1 Dec 2011

To print or not to print

I have to admit that one of the aspects of my job which I treasure the least is dealing with print journals -in every aspect: renewals, missing issues, shelving, the difficulties involved in measuring usage, repairing damaged issues, the idea that users have to physically visit the library to access them, and last but definitely not least, storage.

Aside from my view as a librarian however, as a user I would never consult a journal in print unless it were the only format accessible to me. I find online journals much more convenient and quicker to navigate, and if I really want to read an article in hard copy on the train for example, the option of printing is still there. But yet, my experience is that many users still prefer print journals over e-access only. This is obviously partly a function of the specific nature of the library and users in question, but I do find it strange when I see somebody standing over a photocopier with the latest BMJ when they can access it online from anywhere on-site - including their own desk - without even having the hassle of remembering usernames and passwords etc.

I ask myself if it is perhaps largely an awareness issue; maybe the library is not promoting electronic resources sufficiently?

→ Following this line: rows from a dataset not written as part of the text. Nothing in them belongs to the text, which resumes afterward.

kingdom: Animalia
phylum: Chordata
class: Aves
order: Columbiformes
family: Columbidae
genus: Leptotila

But no, I approach these same users and explain how they can access our journals online, and it seems to have no effect. I wonder is it habit? It can be difficult to change the way you do something after a long time, especially when it is something relatively trivial, such as the way in which you access research and information. Or maybe in fact, some users come to the library to get away from their desk, paperwork, their PCs and other distractions. If we stopped providing print journals would these individuals stop using the library altogether, rather than reluctantly switch to downloading pdfs instead? In some cases, I really do think so.

However, I still hate print journals.